BEACHWOOD, Ohio (WJW) — Beachwood has installed 31 new cameras throughout the city that can capture drivers’ license plates to catch criminals and deter crime, according to a news release.

Another four are on the way, planned for major intersections and roads in and out of the city, according to Beachwood Police Chief Kate McLaughlin. In total, the city is expected to spend $381,051, including installation costs.

Mayor Justin Berns is quoted in the release: “This technology will better align our law enforcement work with what’s happening nationwide, and it will offer greater protection to our residents and visitors.”

The readers have high-speed cameras that can snap motorists’ visible license plates. They also track the time, date and location they were seen. If that information matches what’s on the police’s “hot list,” officers are alerted.

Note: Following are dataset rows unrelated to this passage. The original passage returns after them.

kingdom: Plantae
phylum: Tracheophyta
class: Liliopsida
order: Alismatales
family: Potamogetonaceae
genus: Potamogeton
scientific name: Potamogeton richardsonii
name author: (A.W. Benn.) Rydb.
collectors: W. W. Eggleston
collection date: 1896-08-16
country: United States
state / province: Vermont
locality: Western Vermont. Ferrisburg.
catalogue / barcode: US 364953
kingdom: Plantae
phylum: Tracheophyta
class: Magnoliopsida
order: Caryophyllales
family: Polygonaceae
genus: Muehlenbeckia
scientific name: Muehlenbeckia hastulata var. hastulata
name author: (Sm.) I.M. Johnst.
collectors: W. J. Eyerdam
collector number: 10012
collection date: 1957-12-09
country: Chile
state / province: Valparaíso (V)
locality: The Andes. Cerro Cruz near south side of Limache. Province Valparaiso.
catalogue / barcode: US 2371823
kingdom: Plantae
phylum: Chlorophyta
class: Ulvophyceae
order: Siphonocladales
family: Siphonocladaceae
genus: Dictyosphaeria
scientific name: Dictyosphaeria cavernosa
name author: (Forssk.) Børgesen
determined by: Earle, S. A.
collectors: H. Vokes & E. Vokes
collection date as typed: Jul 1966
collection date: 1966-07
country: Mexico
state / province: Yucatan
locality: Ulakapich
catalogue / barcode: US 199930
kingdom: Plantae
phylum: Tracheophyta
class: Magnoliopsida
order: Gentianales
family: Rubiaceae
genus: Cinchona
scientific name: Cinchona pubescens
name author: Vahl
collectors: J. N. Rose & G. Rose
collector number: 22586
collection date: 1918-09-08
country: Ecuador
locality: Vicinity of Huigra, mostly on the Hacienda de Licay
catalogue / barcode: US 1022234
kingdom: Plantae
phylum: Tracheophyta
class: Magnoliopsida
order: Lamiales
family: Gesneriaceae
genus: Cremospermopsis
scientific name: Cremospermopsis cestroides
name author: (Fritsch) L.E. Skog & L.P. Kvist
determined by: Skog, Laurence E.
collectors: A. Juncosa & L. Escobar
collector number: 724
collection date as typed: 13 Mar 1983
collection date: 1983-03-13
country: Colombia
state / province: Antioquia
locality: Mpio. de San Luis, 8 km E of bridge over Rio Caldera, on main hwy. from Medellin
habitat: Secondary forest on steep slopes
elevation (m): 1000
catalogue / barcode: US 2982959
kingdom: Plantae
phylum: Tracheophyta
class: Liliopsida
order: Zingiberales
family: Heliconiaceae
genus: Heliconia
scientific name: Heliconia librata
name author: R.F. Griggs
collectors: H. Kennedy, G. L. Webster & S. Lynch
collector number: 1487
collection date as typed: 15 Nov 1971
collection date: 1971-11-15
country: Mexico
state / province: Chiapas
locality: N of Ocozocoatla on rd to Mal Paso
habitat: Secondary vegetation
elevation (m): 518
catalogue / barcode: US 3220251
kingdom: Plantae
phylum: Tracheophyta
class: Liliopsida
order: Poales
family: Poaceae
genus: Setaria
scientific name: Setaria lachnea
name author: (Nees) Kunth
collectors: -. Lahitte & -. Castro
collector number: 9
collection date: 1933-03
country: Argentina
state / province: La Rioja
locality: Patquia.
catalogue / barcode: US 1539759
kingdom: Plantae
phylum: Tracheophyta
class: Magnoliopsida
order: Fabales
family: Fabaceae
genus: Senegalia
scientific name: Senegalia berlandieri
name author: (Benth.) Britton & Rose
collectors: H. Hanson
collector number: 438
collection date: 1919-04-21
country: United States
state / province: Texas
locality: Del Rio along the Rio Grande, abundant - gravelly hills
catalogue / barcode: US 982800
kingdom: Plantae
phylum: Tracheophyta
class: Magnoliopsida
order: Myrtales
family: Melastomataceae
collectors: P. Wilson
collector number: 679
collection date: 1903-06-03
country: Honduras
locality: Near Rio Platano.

“That information can be used to assist to stop crimes in progress, locate missing and/or endangered persons, as well as provide investigative leads for crimes that have already occurred,” the release states.

Many law enforcement agencies and retail organizations across the country are now using them, and the city considers them “highly effective,” according to the release.

But the American Civil Liberties Union of Ohio has raised questions about how their systems store motorists’ personal information and for how long. The cameras can snapshot thousands of plates per minute, according to an ACLU Ohio briefing published in 2013.

“More importantly, this happens without so much as one solitary statewide guideline to govern how long the data is being kept or with whom it is being shared,” Policy Coordinator Melissa Bilancini wrote in a 2014 op-ed for Cleveland.com.

“This is a recipe for trouble.”

McLaughlin said the information captured by Beachwood’s new cameras can only be accessed by law enforcement officials trained in LEADS, the state’s criminal information database.

Beachwood now has 31 cameras and two mobile units on patrol vehicles. More are on-order for fall, said McLaughlin. The police department intends to seek grant funding “to add additional cameras in the future,” she said.

“We believe our LPRs will greatly enhance our efforts to ensure public safety and expedite our ability to identify and apprehend individuals involved in criminal activity,” McLaughlin is quoted in the release.

The Beachwood Place shopping mall also collaborated on the program, according to the release.

“We strive every day to create a great environment for our guests and tenants, and the use of LPRs at our entrances help to ensure our entire community feels safe,” Heidi Yanok, the mall’s senior general manager, is quoted in the release.